The course in Butlerville was a response to that legislation and to requests from Gen. David Petraeus, head of the U.S. Central Command, and Richard Holbrooke, U.S. special envoy for Afghanistan and Pakistan.
"This is getting people to work together so they understand what they're going to face over there," said Kaufman, who toured Camp Muscatatuck last week.
The Obama administration had planned to send hundreds more civilians to Afghanistan by March 2010, but then decided that deadline was too far away. The new goal is to boost the number of positions from 562 to 974 by Dec. 31, said Derek Hogan, a senior adviser to Holbrooke.
Many of those civilians will require training at Muscatatuck.
Civilians assigned to Afghanistan need to function well within a foreign culture and understand how to be a mentor, said Frank DiGiovanni, deputy director of Readiness and Training Policy at Defense Secretary Robert Gates' office.
Like a movie studio
Camp Muscatatuck was converted from a mental health center in 2004. From a helicopter hovering above, its 70 buildings resemble a college campus. Along with the Middle Eastern market, there are four Afghan-style farms, power and sewage plants, and two buildings resembling an Afghan prison. Kaufman said it reminded him of Universal Studios.
The handbook issued to trainees includes a page on military ranks and dos and don'ts, including, "Don't salute," and "Don't ever carry a weapon -- you are a civilian noncombatant."
"They need to understand how the military operates and what that mind-set is, so they're not only comfortable but they're safe," said Army Reserve Maj. Rory Aylward, who served as a civil affairs officer on a provincial reconstruction team in Afghanistan.
The training exercises with role players focus on complex issues -- fraud allegations in the Afghan elections, poorly trained judges, corruption within Afghan security forces, a lack of essential services.
In one exercise -- an introductory meeting with a "provincial governor" -- trainees took off their flak jackets and helmets and gathered around a table. They bowed their heads as a mullah began the meeting with a prayer. Pastries and tea were served.
A former Afghan diplomat playing the role of provincial governor raised a sensitive issue: civilian casualties. Jeffreys, speaking through an interpreter, was trying to ease the "governor's" concerns when the man's cell phone rang.
The trainer took the call, forcing Jeffreys to practice pausing and picking up where he left off -- without getting rattled.

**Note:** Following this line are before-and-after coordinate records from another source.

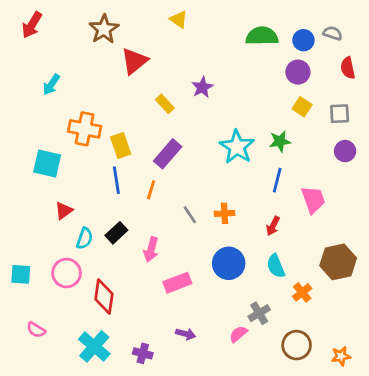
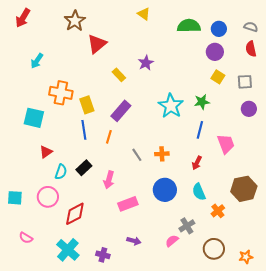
yellow triangle: (179, 19) -> (144, 14), moved
gray semicircle: (333, 33) -> (251, 27), moved
red diamond: (104, 297) -> (75, 214), turned 55

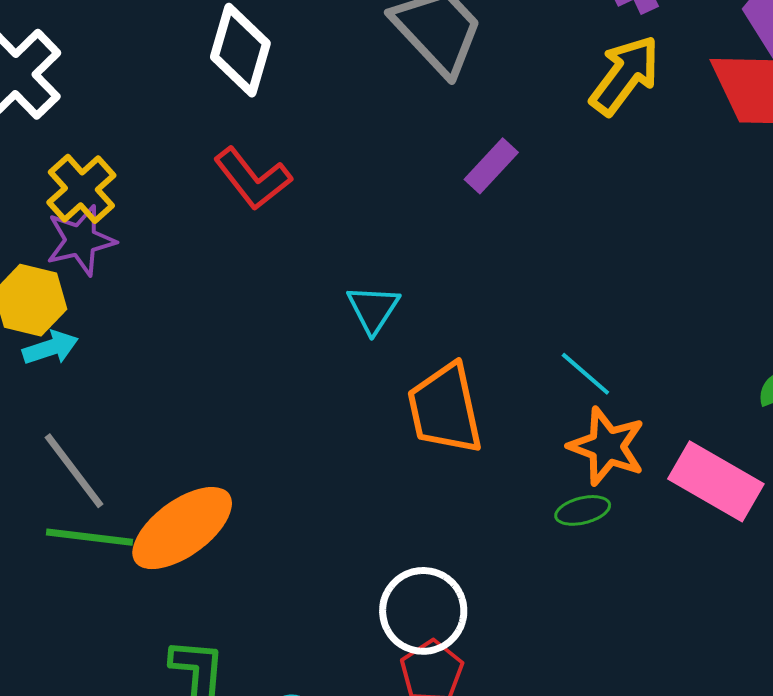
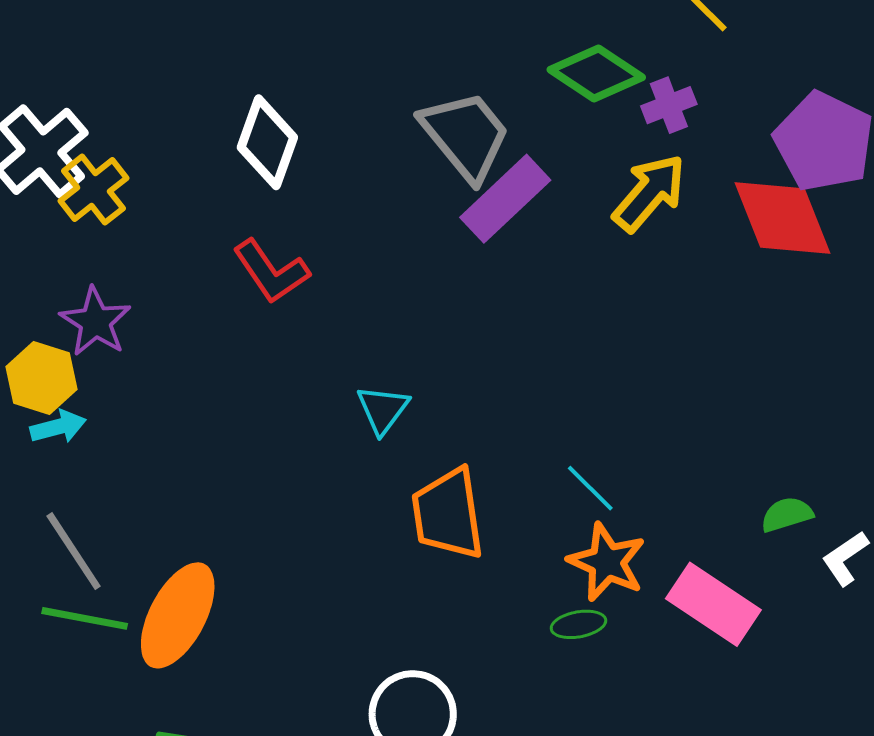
purple rectangle: (491, 166) -> (505, 199), moved, size x1.6
yellow cross: (81, 189) -> (93, 190), moved
purple star: (81, 240) -> (95, 322), turned -30
orange ellipse: (182, 528) -> (178, 615), turned -30

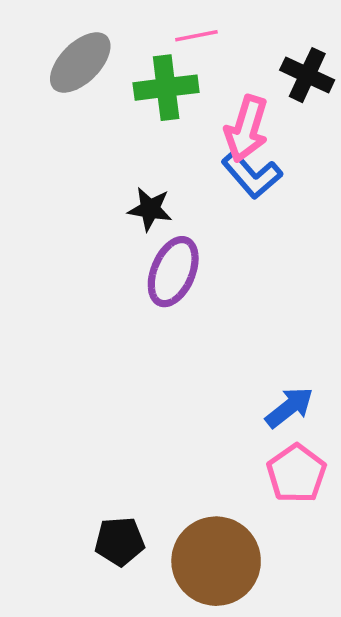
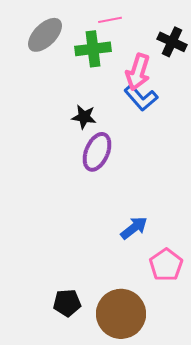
blue arrow: (289, 407) -> (134, 228), moved

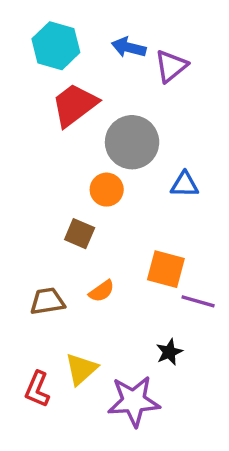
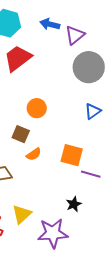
gray circle: (132, 142) -> (89, 67), moved
blue triangle: (185, 185) -> (93, 111), moved, turned -36
orange semicircle: (102, 291) -> (34, 154), moved

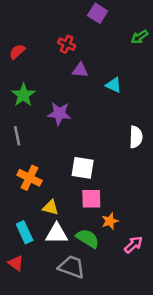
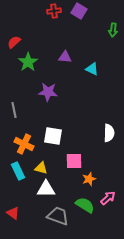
green arrow: (140, 37) -> (113, 30), turned -48
red cross: (67, 44) -> (54, 11), moved, turned -32
green star: (23, 95) -> (28, 62), moved
white semicircle: (136, 137) -> (109, 133), moved
white square: (83, 168) -> (53, 136), moved
cyan rectangle: (25, 232) -> (18, 171), moved
green semicircle: (88, 238) -> (85, 205), moved

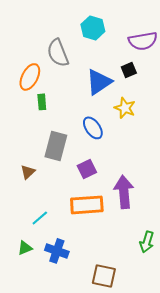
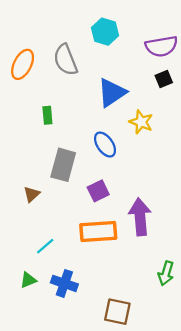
black square: (129, 70) -> (164, 79), moved
orange ellipse: (30, 77) -> (23, 64), moved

Jeffreys was ready. He had learned during his time in Iraq and Pakistan that local officials will exert their authority over a meeting by having an aide walk in or call them on cell phones.
"Clearly, better coordination is key," Jeffreys continued after the trainer put down his phone. "Our team will go back and talk to the military."

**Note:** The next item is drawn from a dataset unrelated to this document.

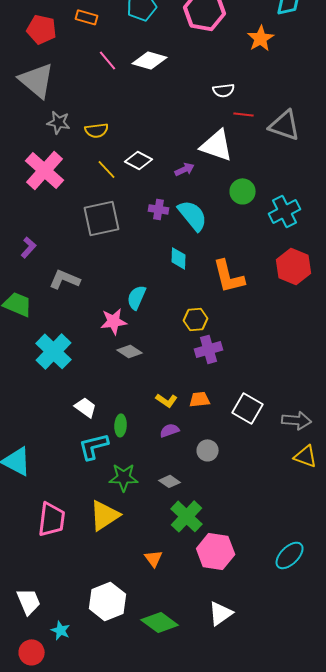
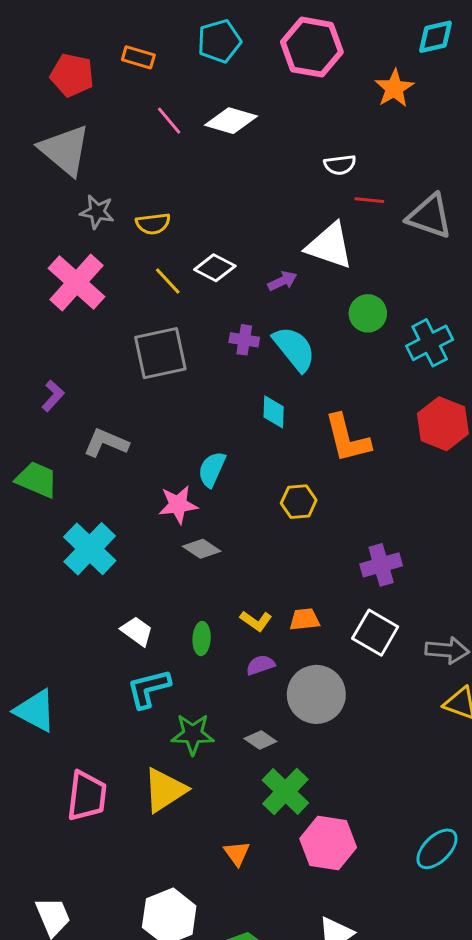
purple cross: (209, 349) -> (381, 565), moved
green ellipse: (121, 425) -> (202, 638), moved
gray circle: (208, 450) -> (316, 694), size x1.8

Vowell, the State Department employee, said his experience in the Middle East taught him the importance of building relationships with local officials. But his meeting with the trainer playing the role of provincial governor also taught him that Afghans place great importance on the personal touch.
He said that when he compared the mountains and rivers in Kunar Province to his grandparents' home in southeastern Kentucky, "the guy lit up."